**Problem A:** Which lines of the records contain the string "depth"? Copy each of them, and treat uppercase and lowercase as different.

**Selected extract:**
·····

From Brazil with love →

@ Ground Zero

 

Have you, dear friend, ever noticed how different places scattered across the face of the globe seem almost to exist in different universes? As if they were permeated throughout with something akin to 19th century luminiferous aether, unique, determined by that place's history? It's like a trick of the mind's light (I suppose), but standing on beach or escarpment in Salvador and looking out across the Baía de Todos os Santos to the great Recôncavo, and mindful of what happened there, one must be led to the inevitable conclusion that one is in a place unique to history, and to the present*.

 

 

"Chegou a hora dessa gente bronzeada mostrar seu valor / The time has come for these bronzed people to show their value..."Música: Assis Valente of Santo Amaro, Bahia. Vídeo: Betão Aguiar.

 

*More enslaved human beings entered the Bay of All Saints and the Recôncavo than any other final port-of-call throughout all of mankind's history.

 

These people and their descendants created some of the most uplifting music ever made, the foundation of Brazil's national art. We wanted their music to be accessible to the world (it's not even accessible here in Brazil) so we created a platform by which everybody's creativity is mutually accessible, including theirs.

 

El Aleph

 

The network was built in an obscure record shop (Kareem Abdul-Jabbar found it) in a shimmering Brazilian port city...

 

...inspired in (the kabbalah-inspired fiction of) Borges' (short story) El Aleph, that in the pillar in Cairo's Mosque of Amr, where the universe in its entirety throughout all time is perceivable as an infinite hum from deep within the stone.

·····

[Extracted data entries]
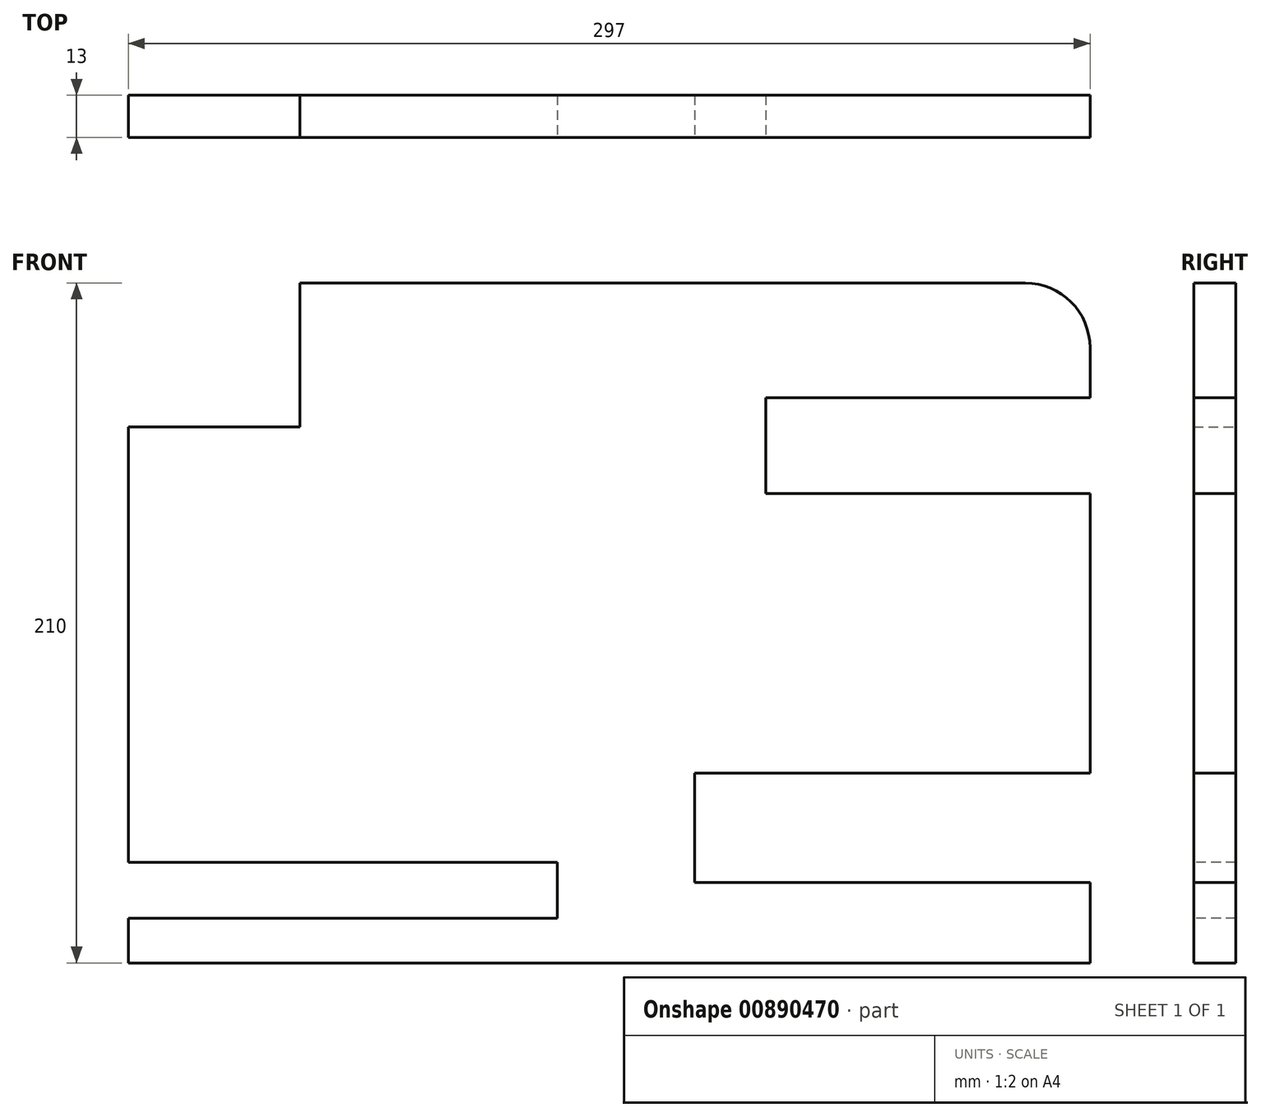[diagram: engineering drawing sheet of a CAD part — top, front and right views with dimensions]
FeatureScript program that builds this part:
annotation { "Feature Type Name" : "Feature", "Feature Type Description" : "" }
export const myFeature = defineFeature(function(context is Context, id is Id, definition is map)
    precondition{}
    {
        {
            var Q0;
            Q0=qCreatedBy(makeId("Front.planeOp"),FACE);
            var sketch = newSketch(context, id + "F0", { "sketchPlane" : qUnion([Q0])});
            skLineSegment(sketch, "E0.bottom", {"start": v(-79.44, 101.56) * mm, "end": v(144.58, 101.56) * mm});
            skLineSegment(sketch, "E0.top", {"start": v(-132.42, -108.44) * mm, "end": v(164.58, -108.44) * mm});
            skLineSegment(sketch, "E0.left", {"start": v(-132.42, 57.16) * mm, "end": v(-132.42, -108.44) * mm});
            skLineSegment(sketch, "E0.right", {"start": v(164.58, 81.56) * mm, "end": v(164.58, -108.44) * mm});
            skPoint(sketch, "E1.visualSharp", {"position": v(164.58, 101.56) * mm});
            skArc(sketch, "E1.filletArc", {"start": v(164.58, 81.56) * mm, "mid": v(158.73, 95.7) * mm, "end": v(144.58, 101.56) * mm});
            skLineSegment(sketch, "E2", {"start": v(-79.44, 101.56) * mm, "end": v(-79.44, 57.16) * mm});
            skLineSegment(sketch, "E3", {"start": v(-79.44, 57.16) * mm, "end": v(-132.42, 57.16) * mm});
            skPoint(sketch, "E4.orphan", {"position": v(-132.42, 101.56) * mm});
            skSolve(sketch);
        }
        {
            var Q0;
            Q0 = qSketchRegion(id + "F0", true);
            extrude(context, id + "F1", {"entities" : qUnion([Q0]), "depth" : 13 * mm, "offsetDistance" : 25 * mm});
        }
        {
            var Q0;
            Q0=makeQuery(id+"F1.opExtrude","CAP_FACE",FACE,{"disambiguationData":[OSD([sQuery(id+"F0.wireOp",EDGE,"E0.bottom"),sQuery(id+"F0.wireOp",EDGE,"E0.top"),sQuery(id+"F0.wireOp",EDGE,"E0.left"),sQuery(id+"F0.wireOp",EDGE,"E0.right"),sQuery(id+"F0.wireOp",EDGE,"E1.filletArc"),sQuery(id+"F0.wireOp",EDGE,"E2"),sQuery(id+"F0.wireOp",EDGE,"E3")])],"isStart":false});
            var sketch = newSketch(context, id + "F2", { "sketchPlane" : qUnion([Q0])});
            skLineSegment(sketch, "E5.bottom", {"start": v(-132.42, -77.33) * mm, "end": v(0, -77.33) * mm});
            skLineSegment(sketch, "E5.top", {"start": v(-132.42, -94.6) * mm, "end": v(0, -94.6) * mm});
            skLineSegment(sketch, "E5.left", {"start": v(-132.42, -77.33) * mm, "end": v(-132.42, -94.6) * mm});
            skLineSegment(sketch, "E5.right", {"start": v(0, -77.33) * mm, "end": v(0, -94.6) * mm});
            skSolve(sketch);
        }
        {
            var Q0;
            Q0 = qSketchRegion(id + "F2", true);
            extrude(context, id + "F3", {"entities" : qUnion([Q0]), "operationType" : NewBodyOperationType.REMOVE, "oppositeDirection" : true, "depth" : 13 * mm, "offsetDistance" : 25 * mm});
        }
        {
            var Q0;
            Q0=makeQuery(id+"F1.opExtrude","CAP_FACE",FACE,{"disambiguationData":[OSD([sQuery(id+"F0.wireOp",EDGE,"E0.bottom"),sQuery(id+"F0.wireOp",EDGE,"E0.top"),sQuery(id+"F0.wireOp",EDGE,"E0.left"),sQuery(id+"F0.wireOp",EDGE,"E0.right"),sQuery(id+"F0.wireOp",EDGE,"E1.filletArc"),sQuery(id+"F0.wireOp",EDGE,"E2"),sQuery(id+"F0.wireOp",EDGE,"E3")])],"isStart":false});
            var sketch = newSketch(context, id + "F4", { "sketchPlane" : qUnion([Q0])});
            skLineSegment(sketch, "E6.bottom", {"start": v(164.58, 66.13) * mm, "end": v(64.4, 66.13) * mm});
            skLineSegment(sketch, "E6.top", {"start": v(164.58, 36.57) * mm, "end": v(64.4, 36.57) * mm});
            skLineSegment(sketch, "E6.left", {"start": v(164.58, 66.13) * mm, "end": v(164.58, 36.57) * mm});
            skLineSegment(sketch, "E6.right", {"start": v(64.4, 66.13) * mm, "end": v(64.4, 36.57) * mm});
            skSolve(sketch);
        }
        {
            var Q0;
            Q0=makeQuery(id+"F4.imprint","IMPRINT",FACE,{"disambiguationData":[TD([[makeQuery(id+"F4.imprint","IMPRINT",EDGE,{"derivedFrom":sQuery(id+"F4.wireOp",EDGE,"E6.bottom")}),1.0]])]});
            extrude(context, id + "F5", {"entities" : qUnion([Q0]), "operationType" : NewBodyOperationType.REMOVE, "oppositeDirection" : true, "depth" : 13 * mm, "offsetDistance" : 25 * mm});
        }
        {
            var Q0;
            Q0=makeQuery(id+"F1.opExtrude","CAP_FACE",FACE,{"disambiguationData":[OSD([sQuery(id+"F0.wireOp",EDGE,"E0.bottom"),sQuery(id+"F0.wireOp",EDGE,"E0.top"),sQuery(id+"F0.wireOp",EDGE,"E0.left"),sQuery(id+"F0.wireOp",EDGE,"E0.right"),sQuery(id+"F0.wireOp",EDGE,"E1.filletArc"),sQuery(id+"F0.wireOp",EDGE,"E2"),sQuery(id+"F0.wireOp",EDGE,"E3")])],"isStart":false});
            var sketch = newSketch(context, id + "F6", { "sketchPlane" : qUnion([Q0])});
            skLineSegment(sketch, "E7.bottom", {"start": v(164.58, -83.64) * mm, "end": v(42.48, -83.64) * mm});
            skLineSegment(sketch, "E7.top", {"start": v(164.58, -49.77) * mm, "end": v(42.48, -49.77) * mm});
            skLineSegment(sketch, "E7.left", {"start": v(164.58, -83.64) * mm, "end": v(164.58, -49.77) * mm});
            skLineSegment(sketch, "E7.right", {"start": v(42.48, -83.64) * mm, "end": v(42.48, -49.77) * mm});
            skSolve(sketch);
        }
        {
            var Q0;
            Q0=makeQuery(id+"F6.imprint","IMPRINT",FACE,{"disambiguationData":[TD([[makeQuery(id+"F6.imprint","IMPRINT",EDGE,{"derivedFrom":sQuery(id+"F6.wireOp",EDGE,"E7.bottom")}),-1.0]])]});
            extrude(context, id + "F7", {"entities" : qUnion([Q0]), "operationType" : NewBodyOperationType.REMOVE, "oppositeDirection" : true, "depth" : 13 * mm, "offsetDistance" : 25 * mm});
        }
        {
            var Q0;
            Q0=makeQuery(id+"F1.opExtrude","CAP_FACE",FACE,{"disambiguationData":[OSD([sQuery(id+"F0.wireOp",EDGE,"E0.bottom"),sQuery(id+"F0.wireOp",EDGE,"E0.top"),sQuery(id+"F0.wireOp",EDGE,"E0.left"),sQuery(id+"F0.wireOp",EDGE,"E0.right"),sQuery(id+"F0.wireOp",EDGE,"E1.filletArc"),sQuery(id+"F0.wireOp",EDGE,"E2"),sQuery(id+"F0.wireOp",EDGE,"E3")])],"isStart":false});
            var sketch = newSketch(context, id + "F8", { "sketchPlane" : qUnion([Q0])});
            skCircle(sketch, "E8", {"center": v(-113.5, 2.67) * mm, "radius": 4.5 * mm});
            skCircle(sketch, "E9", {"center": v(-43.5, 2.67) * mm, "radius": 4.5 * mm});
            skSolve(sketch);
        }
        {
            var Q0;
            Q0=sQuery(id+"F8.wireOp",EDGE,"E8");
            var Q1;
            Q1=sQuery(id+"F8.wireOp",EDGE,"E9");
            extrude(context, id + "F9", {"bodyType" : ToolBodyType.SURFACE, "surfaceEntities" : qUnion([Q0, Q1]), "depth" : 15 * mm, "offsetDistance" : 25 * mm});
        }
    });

·····

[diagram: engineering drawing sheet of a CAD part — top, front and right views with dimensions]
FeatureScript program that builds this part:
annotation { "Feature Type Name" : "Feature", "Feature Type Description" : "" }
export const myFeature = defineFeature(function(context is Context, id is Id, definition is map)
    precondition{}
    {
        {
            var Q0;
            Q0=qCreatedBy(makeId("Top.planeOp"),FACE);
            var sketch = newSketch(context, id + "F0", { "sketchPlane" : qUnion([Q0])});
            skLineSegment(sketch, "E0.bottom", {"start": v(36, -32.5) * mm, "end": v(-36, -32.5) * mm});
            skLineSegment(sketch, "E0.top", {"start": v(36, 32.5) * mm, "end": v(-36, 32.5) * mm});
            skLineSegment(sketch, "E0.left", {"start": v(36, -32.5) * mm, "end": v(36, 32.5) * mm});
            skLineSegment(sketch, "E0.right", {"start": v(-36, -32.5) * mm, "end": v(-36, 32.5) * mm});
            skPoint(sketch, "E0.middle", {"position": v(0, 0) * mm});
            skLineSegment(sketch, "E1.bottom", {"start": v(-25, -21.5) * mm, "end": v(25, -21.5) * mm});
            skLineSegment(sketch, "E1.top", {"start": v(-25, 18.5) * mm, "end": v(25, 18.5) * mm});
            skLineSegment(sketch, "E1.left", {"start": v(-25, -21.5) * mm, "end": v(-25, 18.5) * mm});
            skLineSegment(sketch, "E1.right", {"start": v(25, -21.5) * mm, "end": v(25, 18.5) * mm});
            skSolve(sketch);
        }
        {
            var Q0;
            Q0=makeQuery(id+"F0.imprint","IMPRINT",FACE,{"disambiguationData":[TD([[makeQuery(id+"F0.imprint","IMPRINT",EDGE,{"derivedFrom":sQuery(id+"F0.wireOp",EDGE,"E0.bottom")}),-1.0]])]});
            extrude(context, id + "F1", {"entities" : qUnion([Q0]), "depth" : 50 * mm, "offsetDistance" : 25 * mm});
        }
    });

·····

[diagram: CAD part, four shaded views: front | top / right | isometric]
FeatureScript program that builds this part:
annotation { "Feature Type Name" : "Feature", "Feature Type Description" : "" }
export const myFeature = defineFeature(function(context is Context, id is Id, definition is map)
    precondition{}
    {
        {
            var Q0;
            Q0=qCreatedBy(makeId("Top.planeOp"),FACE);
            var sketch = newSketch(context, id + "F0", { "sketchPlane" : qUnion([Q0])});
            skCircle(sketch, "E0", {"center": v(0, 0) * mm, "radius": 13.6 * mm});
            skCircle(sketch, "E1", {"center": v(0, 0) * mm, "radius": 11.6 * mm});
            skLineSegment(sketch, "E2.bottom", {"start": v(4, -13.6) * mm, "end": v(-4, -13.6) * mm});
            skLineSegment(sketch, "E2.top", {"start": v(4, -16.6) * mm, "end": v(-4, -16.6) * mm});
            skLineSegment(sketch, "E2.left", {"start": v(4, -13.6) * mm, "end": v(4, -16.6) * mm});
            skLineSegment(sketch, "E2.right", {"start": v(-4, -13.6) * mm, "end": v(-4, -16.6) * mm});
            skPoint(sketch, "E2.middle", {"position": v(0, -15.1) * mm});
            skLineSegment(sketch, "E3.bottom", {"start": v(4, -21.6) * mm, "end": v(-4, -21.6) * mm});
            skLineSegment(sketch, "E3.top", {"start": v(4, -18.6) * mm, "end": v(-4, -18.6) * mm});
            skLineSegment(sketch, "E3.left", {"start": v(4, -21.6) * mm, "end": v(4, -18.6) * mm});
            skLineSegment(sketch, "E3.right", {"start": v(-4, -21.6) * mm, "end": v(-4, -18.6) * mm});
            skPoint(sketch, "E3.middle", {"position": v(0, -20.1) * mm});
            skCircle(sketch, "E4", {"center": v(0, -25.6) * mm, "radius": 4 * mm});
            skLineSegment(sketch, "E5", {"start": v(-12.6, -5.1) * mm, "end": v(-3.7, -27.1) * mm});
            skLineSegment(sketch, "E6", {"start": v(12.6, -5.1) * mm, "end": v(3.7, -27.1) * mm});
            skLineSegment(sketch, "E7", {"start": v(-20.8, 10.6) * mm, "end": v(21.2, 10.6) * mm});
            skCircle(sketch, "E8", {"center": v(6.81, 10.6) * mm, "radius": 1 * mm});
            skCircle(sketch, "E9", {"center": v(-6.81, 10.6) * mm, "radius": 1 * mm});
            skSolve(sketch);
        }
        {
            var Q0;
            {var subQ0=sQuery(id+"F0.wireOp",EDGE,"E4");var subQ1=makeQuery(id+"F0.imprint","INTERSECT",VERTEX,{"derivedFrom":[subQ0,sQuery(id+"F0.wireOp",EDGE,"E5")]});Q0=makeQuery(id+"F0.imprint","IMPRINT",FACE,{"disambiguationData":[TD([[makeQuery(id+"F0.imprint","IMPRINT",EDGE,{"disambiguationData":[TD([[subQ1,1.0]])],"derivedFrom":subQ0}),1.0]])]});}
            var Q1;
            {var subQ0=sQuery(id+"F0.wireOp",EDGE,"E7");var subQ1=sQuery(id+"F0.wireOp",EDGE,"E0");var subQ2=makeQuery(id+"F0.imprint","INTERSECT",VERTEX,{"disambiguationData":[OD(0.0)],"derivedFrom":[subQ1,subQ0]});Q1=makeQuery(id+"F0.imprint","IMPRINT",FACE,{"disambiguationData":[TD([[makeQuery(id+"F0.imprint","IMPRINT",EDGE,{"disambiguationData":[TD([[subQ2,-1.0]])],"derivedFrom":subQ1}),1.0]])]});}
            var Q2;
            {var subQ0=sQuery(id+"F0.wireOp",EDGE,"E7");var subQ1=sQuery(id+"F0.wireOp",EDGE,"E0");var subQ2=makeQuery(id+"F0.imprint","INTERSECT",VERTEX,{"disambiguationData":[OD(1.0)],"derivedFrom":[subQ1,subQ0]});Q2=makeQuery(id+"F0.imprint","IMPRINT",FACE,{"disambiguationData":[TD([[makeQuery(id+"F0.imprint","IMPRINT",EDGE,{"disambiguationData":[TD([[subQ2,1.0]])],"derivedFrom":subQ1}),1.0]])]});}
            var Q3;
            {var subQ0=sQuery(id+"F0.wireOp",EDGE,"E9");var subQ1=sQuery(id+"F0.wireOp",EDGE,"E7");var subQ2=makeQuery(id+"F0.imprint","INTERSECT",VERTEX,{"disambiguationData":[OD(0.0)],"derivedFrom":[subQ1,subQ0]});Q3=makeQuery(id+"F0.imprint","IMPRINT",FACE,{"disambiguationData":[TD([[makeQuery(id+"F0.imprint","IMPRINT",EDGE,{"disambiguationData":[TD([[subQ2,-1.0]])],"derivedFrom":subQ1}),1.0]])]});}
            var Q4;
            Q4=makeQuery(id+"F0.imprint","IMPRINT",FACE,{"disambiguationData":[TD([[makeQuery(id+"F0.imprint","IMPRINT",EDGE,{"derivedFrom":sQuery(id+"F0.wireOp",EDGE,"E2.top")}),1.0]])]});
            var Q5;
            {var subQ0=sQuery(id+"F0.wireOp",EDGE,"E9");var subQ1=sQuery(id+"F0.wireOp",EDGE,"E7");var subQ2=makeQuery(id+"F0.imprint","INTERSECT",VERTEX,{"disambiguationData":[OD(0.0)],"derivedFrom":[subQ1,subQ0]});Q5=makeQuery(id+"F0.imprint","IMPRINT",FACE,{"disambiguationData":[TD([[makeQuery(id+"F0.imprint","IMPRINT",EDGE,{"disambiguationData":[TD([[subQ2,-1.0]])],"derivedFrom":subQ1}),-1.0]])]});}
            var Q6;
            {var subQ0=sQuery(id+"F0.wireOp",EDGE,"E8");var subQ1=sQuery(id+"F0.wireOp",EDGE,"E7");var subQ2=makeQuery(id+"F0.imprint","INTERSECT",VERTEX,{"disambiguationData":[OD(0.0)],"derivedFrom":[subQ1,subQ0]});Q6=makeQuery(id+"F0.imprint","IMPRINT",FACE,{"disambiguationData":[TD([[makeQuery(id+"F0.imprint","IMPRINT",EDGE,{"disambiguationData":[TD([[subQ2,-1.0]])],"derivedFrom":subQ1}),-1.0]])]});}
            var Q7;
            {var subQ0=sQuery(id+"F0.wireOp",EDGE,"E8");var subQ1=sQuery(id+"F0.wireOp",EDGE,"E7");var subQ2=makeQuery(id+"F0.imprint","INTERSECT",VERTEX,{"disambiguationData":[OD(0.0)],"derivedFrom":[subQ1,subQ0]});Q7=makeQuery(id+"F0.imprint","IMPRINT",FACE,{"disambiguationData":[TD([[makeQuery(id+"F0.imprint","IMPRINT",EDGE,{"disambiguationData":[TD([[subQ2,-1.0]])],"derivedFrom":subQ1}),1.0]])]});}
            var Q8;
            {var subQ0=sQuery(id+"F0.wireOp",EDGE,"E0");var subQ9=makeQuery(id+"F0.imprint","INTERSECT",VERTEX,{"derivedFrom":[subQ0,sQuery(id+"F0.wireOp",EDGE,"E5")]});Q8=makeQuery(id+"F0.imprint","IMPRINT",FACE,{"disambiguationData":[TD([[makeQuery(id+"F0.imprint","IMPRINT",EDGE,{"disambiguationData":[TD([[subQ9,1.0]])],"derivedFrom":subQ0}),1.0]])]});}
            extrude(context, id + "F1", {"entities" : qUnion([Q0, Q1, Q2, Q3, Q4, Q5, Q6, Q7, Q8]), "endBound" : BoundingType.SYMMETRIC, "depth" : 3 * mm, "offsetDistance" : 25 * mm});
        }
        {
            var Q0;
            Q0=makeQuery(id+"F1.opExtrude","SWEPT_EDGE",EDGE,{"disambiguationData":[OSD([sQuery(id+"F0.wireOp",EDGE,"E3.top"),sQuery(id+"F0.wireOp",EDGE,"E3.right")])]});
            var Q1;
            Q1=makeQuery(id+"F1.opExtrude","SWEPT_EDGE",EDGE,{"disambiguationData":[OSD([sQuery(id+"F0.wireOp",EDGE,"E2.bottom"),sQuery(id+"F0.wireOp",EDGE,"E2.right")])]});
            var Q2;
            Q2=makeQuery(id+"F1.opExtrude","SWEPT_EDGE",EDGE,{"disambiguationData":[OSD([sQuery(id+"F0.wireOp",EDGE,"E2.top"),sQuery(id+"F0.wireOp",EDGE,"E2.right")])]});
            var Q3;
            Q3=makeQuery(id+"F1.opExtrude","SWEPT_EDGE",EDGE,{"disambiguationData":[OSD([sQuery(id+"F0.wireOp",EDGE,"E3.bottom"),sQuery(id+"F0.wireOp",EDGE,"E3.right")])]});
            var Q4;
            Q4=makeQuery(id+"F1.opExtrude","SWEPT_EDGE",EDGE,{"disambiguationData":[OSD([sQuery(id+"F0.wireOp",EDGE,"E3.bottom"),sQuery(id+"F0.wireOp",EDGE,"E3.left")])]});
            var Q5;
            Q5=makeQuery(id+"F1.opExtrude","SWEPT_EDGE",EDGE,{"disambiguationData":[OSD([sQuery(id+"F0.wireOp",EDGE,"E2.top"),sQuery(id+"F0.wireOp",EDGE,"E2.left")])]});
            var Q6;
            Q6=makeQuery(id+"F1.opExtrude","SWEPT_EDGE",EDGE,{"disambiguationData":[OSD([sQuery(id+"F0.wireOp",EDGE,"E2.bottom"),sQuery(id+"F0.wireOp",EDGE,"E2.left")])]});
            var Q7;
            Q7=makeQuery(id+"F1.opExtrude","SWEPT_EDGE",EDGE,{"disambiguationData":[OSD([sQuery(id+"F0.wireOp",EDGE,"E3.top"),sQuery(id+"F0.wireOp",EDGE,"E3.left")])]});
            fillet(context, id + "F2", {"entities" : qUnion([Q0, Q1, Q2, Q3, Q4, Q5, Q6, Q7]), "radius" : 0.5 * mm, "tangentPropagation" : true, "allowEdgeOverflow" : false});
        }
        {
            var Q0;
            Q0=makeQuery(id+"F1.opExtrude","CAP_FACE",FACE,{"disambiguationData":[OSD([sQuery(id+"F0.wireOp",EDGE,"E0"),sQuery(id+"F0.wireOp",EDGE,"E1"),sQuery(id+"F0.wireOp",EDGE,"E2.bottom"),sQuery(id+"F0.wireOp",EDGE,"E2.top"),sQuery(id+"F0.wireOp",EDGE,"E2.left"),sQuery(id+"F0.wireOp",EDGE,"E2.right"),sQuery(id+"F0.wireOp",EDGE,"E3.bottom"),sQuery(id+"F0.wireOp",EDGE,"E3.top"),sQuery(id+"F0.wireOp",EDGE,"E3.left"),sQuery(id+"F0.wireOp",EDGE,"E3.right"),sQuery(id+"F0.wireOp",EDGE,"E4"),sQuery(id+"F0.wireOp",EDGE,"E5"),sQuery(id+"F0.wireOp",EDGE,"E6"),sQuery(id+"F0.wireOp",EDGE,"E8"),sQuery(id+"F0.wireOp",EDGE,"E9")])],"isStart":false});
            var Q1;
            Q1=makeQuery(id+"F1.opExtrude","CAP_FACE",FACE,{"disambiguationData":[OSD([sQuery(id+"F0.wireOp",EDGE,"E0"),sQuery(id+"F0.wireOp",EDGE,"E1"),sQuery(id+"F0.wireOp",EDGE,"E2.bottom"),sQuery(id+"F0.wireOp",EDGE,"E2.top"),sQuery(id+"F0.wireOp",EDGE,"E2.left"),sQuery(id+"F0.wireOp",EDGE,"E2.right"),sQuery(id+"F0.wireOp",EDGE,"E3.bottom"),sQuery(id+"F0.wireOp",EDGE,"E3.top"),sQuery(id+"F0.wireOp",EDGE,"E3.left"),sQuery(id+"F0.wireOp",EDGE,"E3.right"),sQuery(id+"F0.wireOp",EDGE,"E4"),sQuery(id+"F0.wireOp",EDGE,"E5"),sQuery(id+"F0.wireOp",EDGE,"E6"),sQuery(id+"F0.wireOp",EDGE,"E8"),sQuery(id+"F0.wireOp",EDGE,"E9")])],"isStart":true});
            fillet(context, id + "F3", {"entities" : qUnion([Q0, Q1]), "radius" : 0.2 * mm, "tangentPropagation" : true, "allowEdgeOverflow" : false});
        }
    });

·····

**Problem B:** In the text about Brazilian music, repeat the stretch from "The network was" through "within the stone.", substituting "music store" for "record shop".

**Correct answer A:**
            extrude(context, id + "F1", {"entities" : qUnion([Q0]), "depth" : 13 * mm, "offsetDistance" : 25 * mm});
            extrude(context, id + "F3", {"entities" : qUnion([Q0]), "operationType" : NewBodyOperationType.REMOVE, "oppositeDirection" : true, "depth" : 13 * mm, "offsetDistance" : 25 * mm});
            extrude(context, id + "F5", {"entities" : qUnion([Q0]), "operationType" : NewBodyOperationType.REMOVE, "oppositeDirection" : true, "depth" : 13 * mm, "offsetDistance" : 25 * mm});
            extrude(context, id + "F7", {"entities" : qUnion([Q0]), "operationType" : NewBodyOperationType.REMOVE, "oppositeDirection" : true, "depth" : 13 * mm, "offsetDistance" : 25 * mm});
            extrude(context, id + "F9", {"bodyType" : ToolBodyType.SURFACE, "surfaceEntities" : qUnion([Q0, Q1]), "depth" : 15 * mm, "offsetDistance" : 25 * mm});
            extrude(context, id + "F1", {"entities" : qUnion([Q0]), "depth" : 50 * mm, "offsetDistance" : 25 * mm});
            extrude(context, id + "F1", {"entities" : qUnion([Q0, Q1, Q2, Q3, Q4, Q5, Q6, Q7, Q8]), "endBound" : BoundingType.SYMMETRIC, "depth" : 3 * mm, "offsetDistance" : 25 * mm});

**Correct answer B:**
The network was built in an obscure music store (Kareem Abdul-Jabbar found it) in a shimmering Brazilian port city...

 

...inspired in (the kabbalah-inspired fiction of) Borges' (short story) El Aleph, that in the pillar in Cairo's Mosque of Amr, where the universe in its entirety throughout all time is perceivable as an infinite hum from deep within the stone.